> Extracted text:
'''
The point of these proposals regarding tuition and college debt forgiveness is not to be a complete solution and elimination of debt but to address a major component of an unsustainable situation by simultaneously attacking it from a number of angles. We can see what happened when loans to students at for-profit scam “universities” got cut off: fewer students in ruinous life-long debt, and the for-profit “college” sector quickly shrinking as their raison d’etre (milking the student loan business) was cut off.

The question is, does that number of people in post-secondary academia (as opposed to vocational and certification schools) need to be increased by anything close to that amount? Not only are a lot of small colleges closing, as @TacoChucks points out above, but the fact remains that not everyone needs a traditional college or university education. That will only become more evident as the neoliberal/meritocratic consensus is increasingly shown to be irrelevant in the face of societal changes (including those wrought by the over-extension of said consensus).
'''
> Exercise objective:
Please write out the passage on college debt again, starting at the words "The question is, does" and ending after "of said consensus).", and swap "academia" for "higher education". The entries after this passage aren't needed.

> Information given:
'''
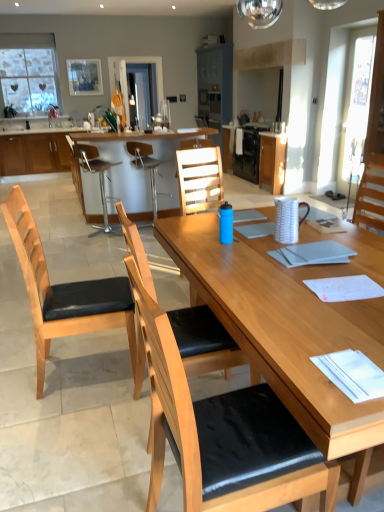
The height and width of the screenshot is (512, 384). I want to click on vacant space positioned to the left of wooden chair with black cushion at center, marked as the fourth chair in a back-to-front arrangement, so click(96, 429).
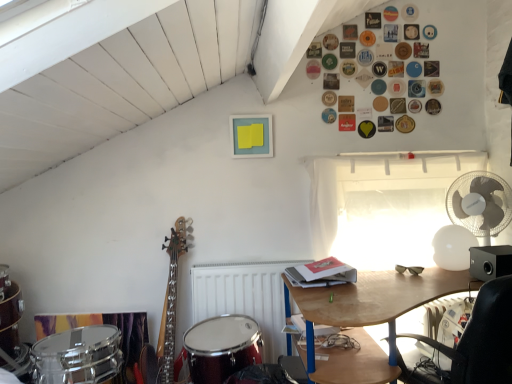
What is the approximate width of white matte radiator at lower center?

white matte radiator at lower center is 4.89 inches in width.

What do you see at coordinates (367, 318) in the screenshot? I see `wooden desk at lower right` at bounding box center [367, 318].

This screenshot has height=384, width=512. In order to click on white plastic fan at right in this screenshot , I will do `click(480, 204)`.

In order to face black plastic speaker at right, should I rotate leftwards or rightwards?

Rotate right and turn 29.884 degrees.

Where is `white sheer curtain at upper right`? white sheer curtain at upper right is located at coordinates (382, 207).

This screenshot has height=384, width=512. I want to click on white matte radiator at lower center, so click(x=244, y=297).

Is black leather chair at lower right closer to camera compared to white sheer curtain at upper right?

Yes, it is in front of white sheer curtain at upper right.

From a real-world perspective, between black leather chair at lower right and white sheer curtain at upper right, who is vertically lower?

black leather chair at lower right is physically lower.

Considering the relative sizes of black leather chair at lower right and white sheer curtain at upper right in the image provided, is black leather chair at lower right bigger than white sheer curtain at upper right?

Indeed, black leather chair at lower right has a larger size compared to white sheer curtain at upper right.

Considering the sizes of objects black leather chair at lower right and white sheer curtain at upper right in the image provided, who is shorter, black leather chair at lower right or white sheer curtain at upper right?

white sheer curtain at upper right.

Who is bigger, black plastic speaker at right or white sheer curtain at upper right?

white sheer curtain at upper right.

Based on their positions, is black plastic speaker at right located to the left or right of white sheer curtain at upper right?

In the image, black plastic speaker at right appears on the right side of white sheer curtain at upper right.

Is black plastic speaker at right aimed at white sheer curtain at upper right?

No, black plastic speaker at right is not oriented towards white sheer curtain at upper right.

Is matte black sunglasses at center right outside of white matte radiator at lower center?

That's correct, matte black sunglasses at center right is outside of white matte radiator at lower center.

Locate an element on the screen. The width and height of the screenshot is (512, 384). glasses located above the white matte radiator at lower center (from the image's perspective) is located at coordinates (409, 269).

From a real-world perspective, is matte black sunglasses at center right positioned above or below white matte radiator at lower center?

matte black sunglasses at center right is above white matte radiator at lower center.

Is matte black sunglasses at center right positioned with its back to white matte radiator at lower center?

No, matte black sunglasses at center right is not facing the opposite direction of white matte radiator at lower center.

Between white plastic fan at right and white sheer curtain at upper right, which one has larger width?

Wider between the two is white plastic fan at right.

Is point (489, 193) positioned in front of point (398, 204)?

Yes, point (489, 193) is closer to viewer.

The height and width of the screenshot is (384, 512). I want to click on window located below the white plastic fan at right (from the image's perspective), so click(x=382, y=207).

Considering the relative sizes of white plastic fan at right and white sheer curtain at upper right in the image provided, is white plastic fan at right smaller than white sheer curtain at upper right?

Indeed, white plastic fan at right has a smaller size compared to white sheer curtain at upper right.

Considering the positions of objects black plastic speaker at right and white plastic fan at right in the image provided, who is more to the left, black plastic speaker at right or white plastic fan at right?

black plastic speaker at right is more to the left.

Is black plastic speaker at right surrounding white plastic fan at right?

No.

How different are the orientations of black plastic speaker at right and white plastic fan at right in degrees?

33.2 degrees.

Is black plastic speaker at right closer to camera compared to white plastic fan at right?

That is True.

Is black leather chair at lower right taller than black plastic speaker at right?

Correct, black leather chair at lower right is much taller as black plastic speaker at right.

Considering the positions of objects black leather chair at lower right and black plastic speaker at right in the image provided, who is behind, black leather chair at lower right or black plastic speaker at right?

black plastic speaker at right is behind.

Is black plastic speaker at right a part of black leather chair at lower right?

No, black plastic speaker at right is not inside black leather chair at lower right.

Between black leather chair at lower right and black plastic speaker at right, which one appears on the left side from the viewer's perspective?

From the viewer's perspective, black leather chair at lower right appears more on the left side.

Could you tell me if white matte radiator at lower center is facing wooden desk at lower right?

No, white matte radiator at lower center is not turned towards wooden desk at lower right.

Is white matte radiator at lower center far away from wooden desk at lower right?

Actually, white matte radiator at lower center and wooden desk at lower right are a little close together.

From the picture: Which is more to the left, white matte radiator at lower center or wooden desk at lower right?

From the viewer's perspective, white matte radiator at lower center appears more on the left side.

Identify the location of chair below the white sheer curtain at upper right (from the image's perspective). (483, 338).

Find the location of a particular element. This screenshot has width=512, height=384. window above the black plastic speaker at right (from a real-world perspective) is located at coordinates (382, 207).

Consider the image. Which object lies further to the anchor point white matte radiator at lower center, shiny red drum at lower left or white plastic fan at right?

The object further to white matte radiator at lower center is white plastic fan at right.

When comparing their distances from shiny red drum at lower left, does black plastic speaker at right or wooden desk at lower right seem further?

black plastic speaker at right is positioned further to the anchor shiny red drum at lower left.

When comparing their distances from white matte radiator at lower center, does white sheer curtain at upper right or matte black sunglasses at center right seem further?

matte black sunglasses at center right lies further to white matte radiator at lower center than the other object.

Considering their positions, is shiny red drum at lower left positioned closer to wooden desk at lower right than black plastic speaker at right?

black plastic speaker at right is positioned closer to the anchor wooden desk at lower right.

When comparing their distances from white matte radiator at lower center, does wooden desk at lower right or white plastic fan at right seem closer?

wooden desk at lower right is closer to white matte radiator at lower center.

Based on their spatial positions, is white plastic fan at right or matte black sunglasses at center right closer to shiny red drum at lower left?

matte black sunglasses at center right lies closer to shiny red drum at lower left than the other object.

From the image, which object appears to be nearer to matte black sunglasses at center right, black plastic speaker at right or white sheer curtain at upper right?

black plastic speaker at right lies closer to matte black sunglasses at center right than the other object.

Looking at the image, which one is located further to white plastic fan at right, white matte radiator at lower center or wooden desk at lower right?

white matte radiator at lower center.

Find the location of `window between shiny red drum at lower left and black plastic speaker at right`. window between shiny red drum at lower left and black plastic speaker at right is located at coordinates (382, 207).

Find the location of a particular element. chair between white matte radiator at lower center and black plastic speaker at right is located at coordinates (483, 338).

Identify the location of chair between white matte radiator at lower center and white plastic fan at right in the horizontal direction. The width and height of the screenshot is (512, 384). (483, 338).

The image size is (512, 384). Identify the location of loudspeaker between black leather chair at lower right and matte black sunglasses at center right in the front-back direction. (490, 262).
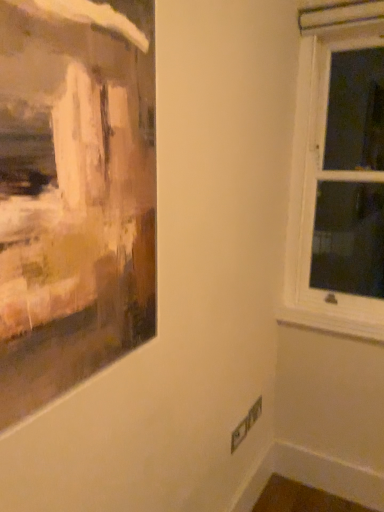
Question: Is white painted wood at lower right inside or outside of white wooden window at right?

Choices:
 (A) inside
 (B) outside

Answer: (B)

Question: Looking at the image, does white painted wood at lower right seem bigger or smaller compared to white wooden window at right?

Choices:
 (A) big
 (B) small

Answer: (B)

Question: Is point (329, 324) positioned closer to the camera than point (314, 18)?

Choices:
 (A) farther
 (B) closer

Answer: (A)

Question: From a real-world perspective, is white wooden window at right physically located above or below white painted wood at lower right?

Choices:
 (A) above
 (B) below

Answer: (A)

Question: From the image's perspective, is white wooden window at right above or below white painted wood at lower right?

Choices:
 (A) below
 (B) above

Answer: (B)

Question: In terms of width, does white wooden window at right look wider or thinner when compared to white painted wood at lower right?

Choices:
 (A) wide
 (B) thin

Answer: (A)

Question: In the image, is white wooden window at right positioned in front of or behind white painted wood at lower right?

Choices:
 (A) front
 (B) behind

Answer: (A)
'''
> Response to this task:
The question is, does that number of people in post-secondary higher education (as opposed to vocational and certification schools) need to be increased by anything close to that amount? Not only are a lot of small colleges closing, as @TacoChucks points out above, but the fact remains that not everyone needs a traditional college or university education. That will only become more evident as the neoliberal/meritocratic consensus is increasingly shown to be irrelevant in the face of societal changes (including those wrought by the over-extension of said consensus).